Modifying the main experiment/config/config.yaml is all you need for most basic experiments. The main config file contains a defaults list with entries corresponding to yaml configuration files (config options) in the subfolders (config groups) in experiment/config/<config_group>/<option>.yaml.

πŸ’Ύ Config Defaults Example

defaults:
  # data
  - sampling: default__bb
  - dataset: xyobject
  - augment: none
  # system
  - framework: adavae_os
  - model: vae_conv64
  # training
  - optimizer: adam
  - schedule: beta_cyclic
  - metrics: fast
  - run_length: short
  # logs
  - run_callbacks: vis
  - run_logging: wandb
  # runtime
  - run_location: local
  - run_launcher: local
  - run_action: train

# <rest of config.yaml left out>
...

Easily modify any of these values to adjust how the basic experiment will be run. For example, change framework: adavae to framework: betavae, or change the dataset from xyobject to shapes3d. Add new options by adding new yaml files in the config group folders.

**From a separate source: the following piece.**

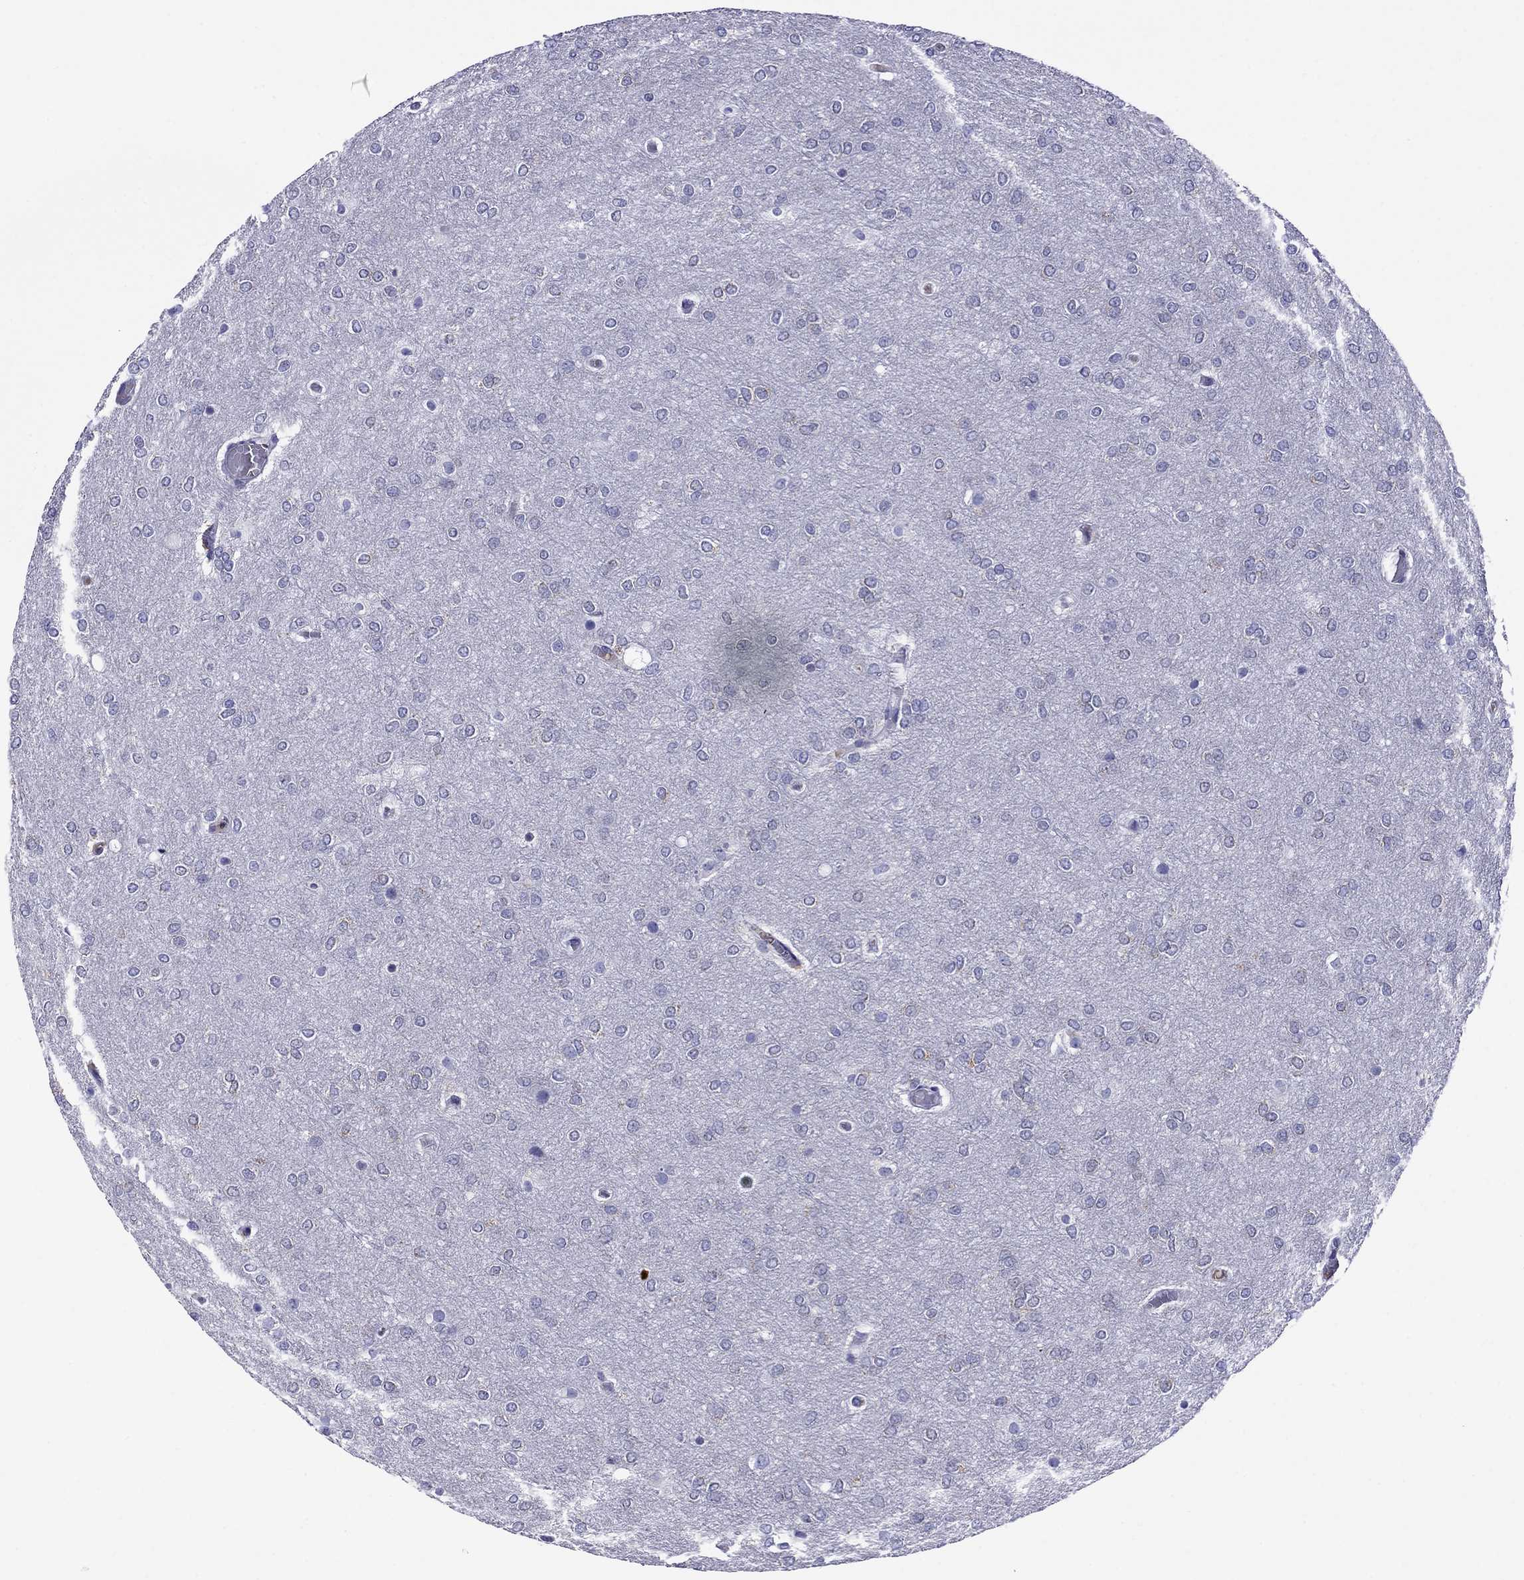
{"staining": {"intensity": "negative", "quantity": "none", "location": "none"}, "tissue": "glioma", "cell_type": "Tumor cells", "image_type": "cancer", "snomed": [{"axis": "morphology", "description": "Glioma, malignant, High grade"}, {"axis": "topography", "description": "Brain"}], "caption": "Tumor cells are negative for brown protein staining in malignant glioma (high-grade).", "gene": "SCG2", "patient": {"sex": "female", "age": 61}}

Weights and Biases is supported by changing run_logging: none to run_logging: wandb. However, you will need to login from the command line. W&B logging supports visualisations of latent traversals.


Why?

  • Created as part of my Computer Science MSc which ended early 2022.
  • I needed custom high quality implementations of various VAE's.
  • A pytorch version of disentanglement_lib.
  • I didn't have time to wait for Weakly-Supervised Disentanglement Without Compromises to release their code as part of disentanglement_lib. (As of September 2020 it has been released, but has unresolved discrepencies).
  • disentanglement_lib still uses outdated Tensorflow 1.0, and the flow of data is unintuitive because of its use of Gin Config.